(Records in a dataset)
-- Opening Marker --
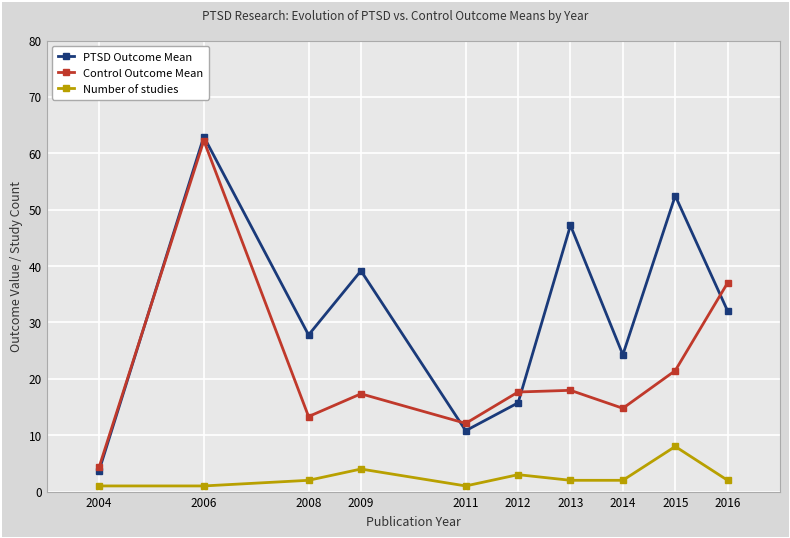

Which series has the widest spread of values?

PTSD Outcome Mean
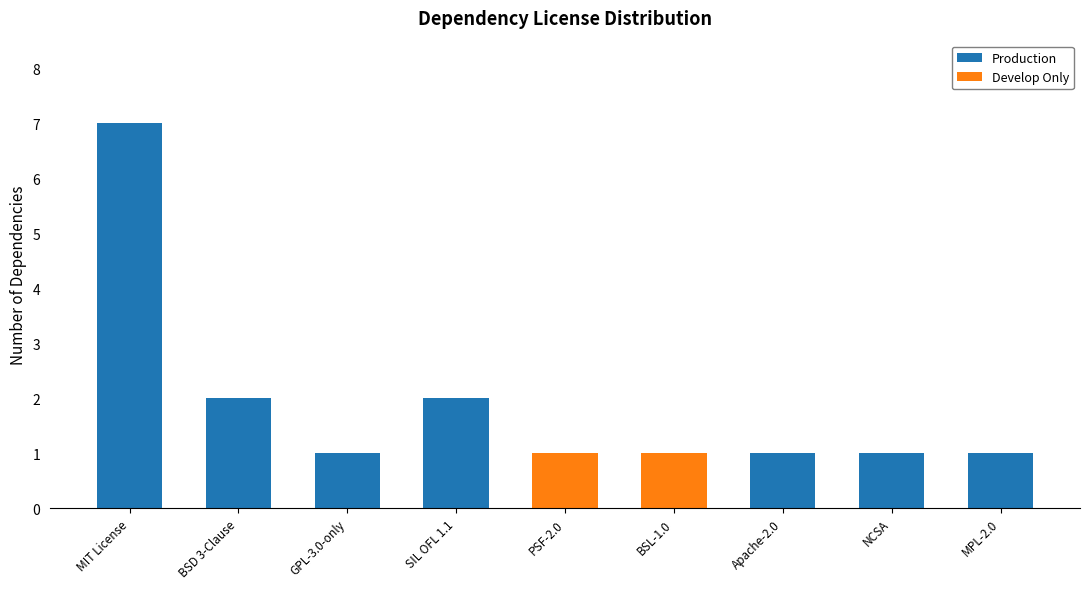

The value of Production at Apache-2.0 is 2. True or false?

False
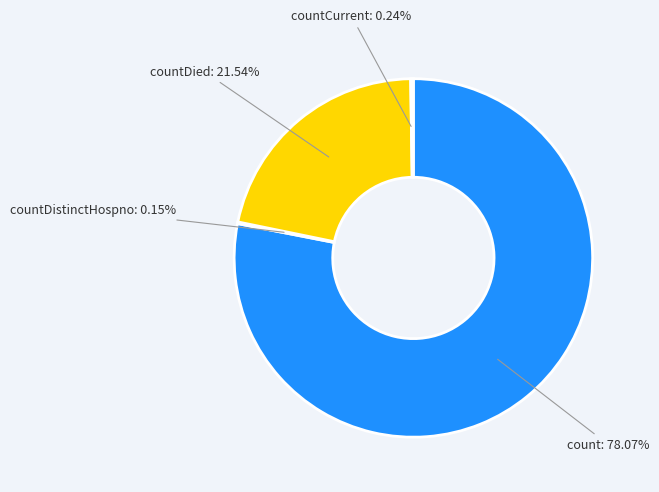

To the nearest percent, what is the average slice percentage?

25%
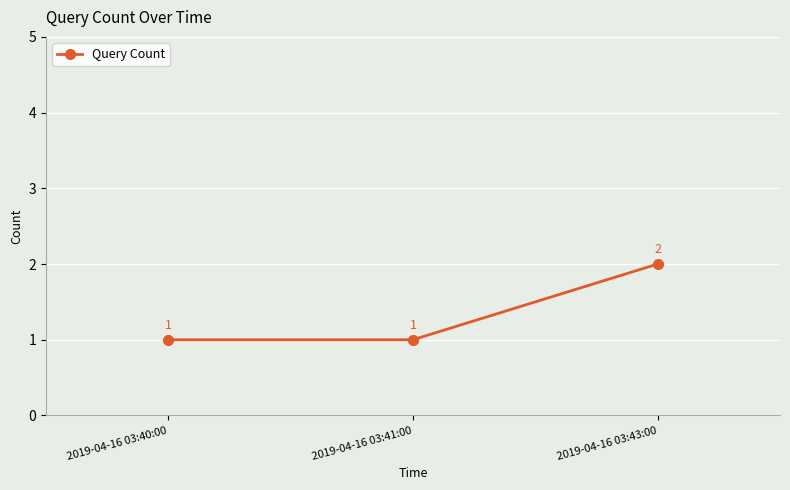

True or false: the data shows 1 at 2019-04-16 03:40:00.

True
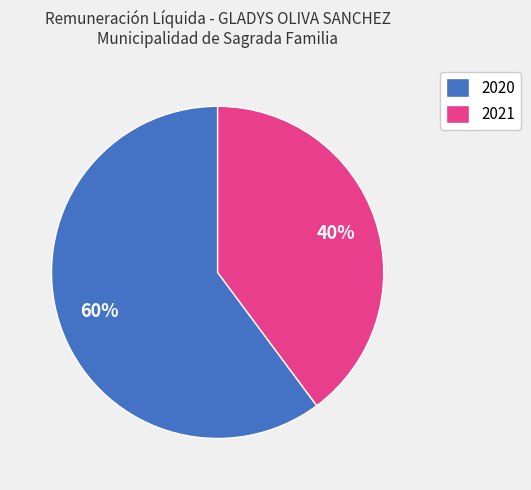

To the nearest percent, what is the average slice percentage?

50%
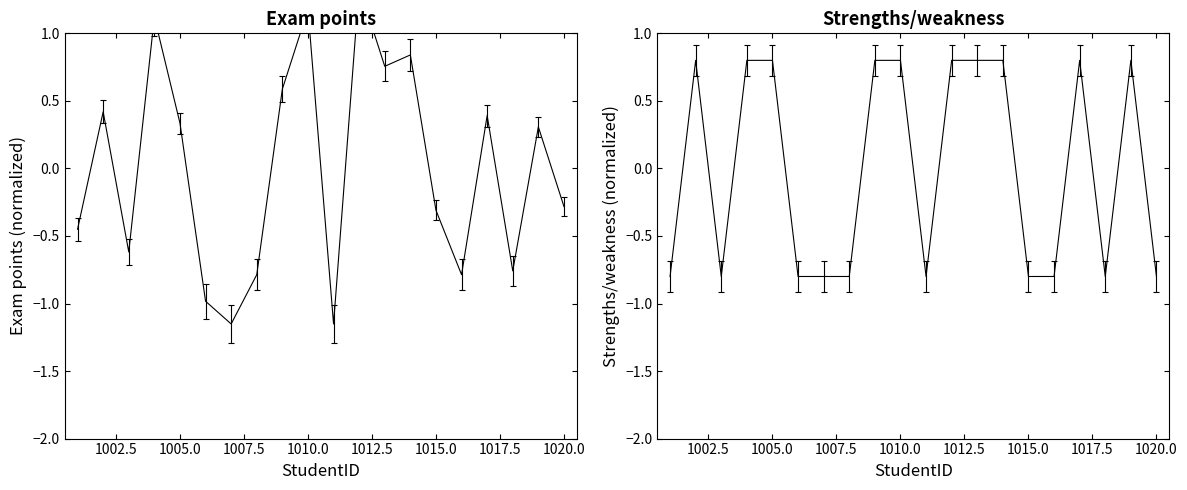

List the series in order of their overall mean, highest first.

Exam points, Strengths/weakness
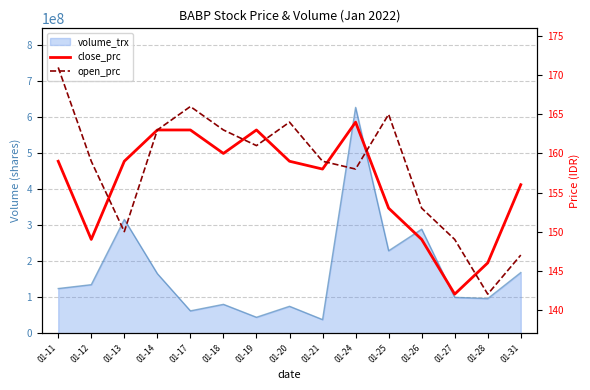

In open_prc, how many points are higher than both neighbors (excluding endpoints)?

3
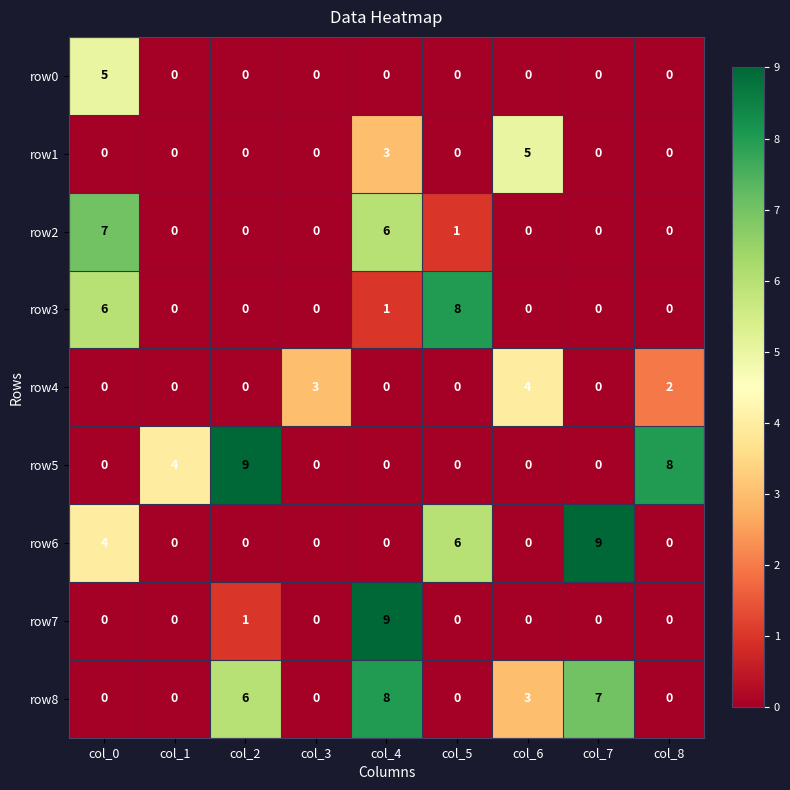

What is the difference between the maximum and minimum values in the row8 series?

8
-- Closing Marker --
▸ Work to complete
Copy out the lines from the start through the line containing "List the series", including both ends. Leave out the pictures.

▸ Written answer
Which series has the widest spread of values?

PTSD Outcome Mean

The value of Production at Apache-2.0 is 2. True or false?

False

To the nearest percent, what is the average slice percentage?

25%

True or false: the data shows 1 at 2019-04-16 03:40:00.

True

To the nearest percent, what is the average slice percentage?

50%

List the series in order of their overall mean, highest first.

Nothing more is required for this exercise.